Only the lines below from the one that contains "Zoomlion для автокранов" through the one that contains "Интернет-магазин одежды" should appear in your answer, exact and without pictures.

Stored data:
____________________
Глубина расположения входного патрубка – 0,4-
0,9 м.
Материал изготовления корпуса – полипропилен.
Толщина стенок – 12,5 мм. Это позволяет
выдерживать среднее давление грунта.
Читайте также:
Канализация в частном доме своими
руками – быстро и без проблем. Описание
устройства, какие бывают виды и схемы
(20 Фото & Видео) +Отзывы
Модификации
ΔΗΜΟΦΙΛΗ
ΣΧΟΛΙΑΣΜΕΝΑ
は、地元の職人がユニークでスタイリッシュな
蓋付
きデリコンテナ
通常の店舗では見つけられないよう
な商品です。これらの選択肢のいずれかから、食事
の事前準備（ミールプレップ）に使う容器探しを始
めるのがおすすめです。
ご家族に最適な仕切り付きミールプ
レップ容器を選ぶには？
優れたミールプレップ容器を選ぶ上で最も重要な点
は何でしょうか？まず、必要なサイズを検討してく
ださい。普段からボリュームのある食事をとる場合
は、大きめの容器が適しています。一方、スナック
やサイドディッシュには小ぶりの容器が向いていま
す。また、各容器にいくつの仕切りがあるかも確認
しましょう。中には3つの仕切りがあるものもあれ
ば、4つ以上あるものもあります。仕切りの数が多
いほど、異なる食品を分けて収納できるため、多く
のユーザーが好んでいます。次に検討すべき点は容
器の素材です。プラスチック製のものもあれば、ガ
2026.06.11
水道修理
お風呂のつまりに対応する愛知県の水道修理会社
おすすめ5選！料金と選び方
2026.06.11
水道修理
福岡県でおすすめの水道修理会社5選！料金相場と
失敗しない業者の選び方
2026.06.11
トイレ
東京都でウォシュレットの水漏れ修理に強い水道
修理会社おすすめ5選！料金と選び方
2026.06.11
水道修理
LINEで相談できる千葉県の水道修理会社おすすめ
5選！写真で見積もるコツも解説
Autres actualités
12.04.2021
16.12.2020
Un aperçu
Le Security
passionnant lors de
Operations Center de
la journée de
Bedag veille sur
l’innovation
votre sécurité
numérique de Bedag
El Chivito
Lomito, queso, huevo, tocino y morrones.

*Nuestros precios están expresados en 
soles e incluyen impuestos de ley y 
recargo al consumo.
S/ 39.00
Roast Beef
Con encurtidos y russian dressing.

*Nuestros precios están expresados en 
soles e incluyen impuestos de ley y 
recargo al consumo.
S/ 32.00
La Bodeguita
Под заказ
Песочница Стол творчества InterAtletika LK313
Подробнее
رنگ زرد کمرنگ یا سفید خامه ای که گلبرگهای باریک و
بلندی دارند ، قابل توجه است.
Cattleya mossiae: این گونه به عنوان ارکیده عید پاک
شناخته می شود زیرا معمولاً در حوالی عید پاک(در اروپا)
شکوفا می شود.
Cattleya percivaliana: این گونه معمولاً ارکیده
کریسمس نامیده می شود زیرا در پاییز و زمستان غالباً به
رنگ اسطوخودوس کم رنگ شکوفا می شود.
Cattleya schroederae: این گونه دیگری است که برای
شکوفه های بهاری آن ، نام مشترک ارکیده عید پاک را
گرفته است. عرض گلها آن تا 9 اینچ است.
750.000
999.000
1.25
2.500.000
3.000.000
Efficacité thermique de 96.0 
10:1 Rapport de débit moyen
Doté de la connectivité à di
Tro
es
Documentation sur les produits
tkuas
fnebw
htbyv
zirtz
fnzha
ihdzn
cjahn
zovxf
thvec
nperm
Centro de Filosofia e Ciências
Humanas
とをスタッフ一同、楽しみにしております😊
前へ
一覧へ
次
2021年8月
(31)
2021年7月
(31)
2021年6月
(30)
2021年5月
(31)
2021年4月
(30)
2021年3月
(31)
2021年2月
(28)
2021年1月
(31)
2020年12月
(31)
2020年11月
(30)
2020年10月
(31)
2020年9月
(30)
____________________
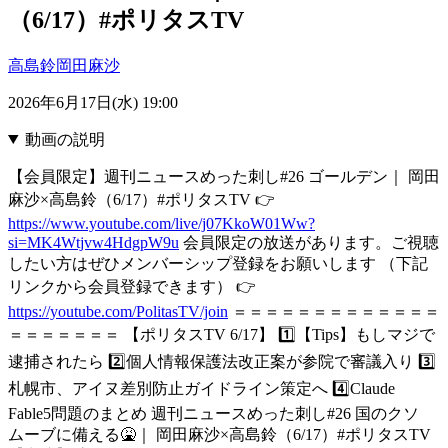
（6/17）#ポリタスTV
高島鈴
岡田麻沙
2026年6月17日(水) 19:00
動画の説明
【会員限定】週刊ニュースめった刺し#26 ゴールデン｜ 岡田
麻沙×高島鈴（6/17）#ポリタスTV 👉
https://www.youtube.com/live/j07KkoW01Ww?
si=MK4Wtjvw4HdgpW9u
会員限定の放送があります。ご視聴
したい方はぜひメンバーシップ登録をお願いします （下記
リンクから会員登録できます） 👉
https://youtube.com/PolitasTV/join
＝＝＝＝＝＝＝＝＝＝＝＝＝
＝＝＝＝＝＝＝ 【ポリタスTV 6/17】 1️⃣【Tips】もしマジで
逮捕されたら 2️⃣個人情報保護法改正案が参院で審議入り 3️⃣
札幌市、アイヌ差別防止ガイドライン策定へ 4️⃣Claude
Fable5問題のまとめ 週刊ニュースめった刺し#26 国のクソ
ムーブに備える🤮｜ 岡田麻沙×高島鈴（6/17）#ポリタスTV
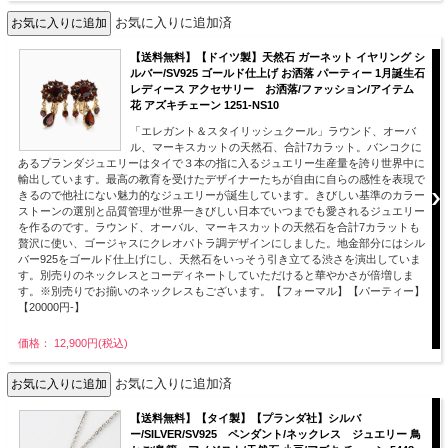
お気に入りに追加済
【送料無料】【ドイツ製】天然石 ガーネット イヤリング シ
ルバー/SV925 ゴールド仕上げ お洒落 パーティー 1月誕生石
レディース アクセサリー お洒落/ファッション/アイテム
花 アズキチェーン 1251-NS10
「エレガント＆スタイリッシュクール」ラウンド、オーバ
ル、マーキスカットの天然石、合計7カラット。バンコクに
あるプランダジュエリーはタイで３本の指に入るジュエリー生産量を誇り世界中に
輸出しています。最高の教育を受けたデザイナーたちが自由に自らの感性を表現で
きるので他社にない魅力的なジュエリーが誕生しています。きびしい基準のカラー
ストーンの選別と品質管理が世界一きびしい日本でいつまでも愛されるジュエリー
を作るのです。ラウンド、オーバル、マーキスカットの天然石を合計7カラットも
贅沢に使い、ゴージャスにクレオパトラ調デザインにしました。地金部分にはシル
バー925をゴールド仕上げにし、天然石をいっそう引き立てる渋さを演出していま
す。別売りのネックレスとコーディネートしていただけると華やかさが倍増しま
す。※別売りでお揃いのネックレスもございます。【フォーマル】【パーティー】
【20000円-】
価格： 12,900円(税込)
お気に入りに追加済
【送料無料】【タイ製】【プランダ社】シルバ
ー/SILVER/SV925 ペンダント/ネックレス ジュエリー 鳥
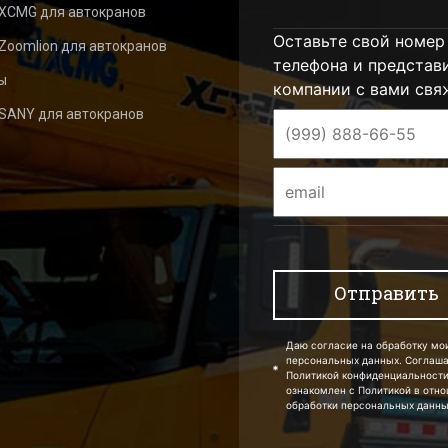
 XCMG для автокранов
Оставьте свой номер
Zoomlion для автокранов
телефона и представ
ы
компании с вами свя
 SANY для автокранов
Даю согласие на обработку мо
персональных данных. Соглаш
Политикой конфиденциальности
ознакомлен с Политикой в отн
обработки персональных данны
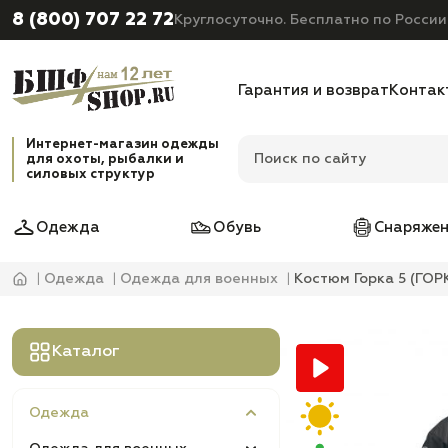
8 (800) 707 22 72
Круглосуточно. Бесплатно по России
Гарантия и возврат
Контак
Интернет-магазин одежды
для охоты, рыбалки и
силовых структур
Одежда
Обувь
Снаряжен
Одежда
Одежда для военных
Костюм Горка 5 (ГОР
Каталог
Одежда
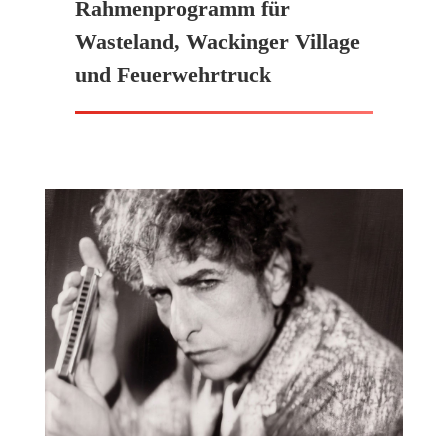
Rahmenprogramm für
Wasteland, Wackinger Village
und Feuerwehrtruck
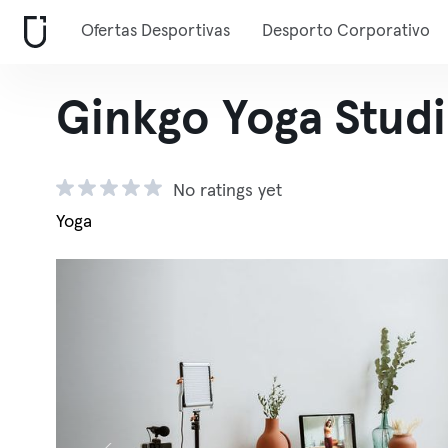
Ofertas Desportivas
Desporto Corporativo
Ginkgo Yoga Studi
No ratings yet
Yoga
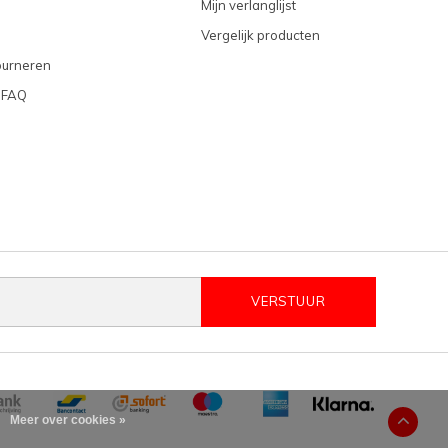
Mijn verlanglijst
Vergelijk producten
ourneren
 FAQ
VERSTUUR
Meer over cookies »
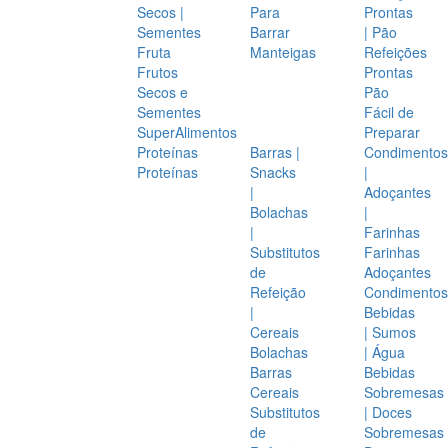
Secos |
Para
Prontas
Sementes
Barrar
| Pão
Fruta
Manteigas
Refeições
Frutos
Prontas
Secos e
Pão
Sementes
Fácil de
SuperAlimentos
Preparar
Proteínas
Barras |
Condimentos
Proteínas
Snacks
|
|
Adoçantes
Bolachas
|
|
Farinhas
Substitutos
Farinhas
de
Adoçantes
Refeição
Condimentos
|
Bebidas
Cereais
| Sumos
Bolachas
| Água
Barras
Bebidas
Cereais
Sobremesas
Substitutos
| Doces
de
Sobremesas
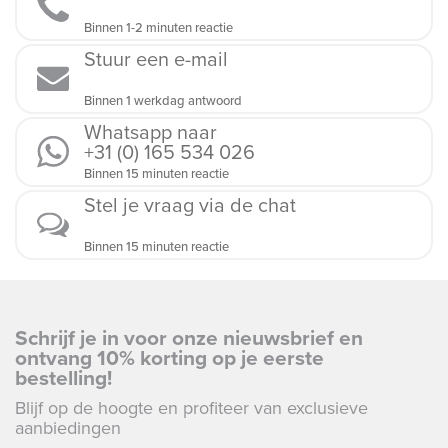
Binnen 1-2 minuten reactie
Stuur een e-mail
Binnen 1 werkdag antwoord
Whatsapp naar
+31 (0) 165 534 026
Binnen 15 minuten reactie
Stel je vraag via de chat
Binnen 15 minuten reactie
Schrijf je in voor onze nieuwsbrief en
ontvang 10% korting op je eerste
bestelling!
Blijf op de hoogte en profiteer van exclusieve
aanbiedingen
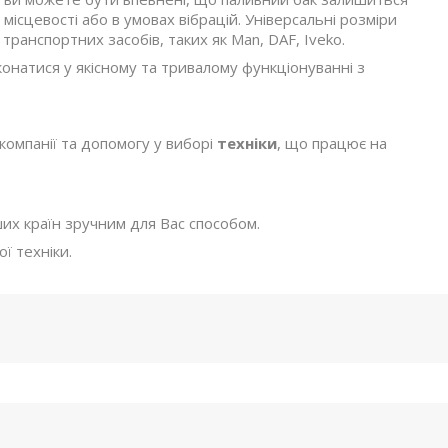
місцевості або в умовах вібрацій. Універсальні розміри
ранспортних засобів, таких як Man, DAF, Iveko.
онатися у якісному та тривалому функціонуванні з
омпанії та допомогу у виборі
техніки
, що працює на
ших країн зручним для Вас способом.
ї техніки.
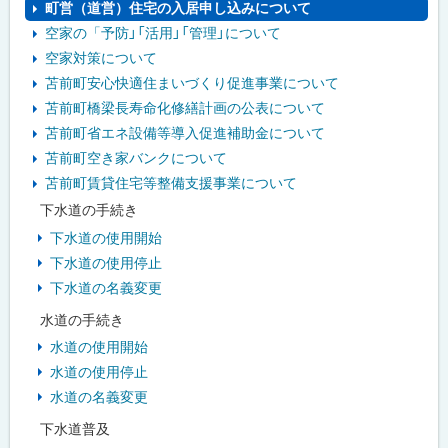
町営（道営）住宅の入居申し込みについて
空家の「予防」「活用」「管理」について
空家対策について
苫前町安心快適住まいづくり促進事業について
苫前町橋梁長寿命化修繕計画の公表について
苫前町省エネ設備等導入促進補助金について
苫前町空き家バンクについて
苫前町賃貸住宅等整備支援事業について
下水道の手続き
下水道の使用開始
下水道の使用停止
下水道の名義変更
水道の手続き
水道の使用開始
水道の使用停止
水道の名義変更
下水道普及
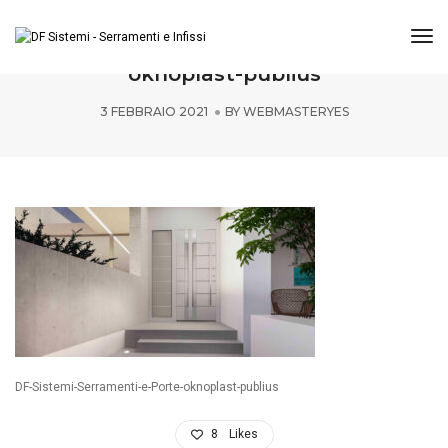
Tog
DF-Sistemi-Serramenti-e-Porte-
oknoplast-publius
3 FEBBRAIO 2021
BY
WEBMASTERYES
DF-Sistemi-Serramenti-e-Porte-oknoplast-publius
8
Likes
____________________
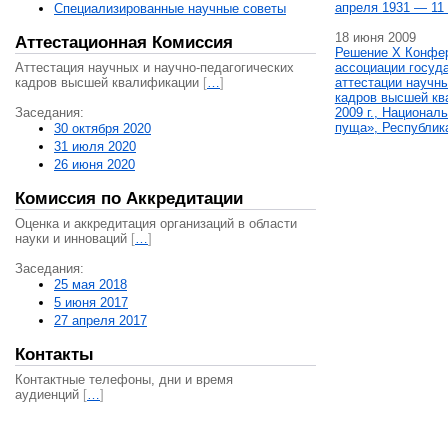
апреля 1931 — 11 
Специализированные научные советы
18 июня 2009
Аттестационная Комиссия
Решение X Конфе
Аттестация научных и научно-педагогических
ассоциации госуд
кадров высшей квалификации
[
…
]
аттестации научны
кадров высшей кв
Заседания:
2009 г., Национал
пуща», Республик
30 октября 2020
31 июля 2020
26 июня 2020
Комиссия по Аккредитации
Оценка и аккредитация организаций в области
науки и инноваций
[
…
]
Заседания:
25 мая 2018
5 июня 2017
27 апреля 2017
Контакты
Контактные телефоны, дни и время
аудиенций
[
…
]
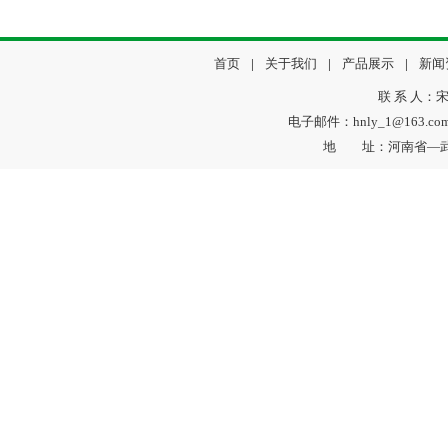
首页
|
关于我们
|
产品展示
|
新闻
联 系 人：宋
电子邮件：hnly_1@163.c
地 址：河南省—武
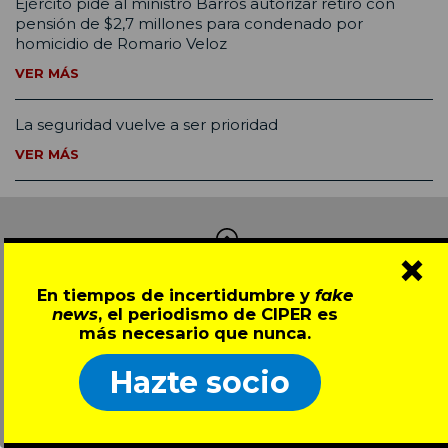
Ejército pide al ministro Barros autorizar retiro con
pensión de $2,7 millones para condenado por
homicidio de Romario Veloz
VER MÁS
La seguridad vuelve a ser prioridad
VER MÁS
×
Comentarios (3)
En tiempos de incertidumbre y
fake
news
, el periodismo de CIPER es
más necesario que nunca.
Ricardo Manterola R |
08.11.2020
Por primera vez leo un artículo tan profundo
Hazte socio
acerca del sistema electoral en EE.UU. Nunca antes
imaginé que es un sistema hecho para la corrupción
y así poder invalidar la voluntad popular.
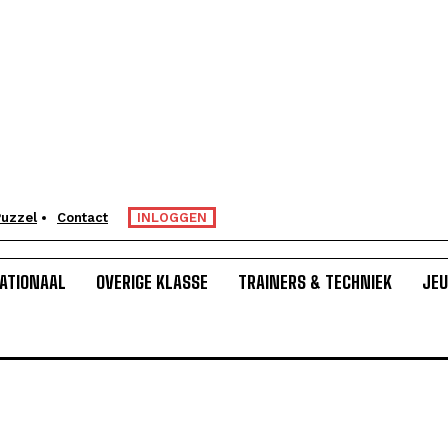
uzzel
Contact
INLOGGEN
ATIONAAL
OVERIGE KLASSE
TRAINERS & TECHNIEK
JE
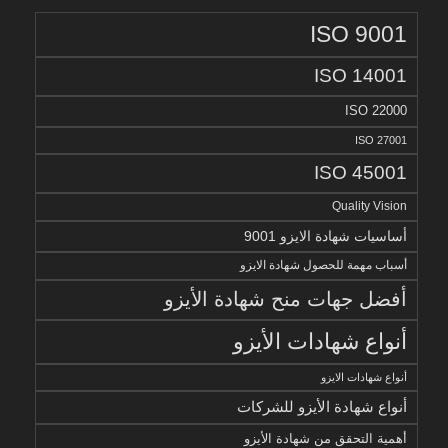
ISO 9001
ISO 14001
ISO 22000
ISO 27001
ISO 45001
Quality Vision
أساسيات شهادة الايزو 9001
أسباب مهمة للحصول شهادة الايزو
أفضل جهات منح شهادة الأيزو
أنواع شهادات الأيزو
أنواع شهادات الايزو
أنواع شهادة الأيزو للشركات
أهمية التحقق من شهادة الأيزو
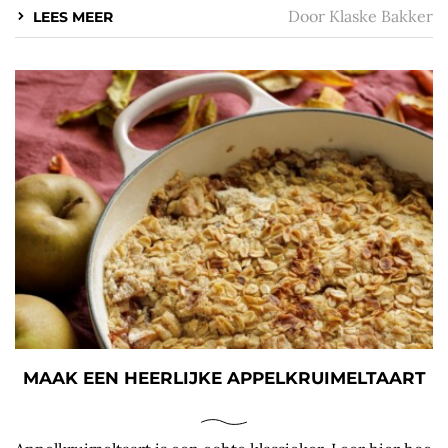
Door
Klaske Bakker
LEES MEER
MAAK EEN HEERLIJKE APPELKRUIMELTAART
____________________
> Your solution
Zoomlion для автокранов
телефона и представ
ы
компании с вами свя
 SANY для автокранов
Даю согласие на обработку мо
персональных данных. Соглаш
Политикой конфиденциальности
ознакомлен с Политикой в отн
обработки персональных данны
8 (800) 707 22 72
Круглосуточно. Бесплатно по России
Гарантия и возврат
Контак
Интернет-магазин одежды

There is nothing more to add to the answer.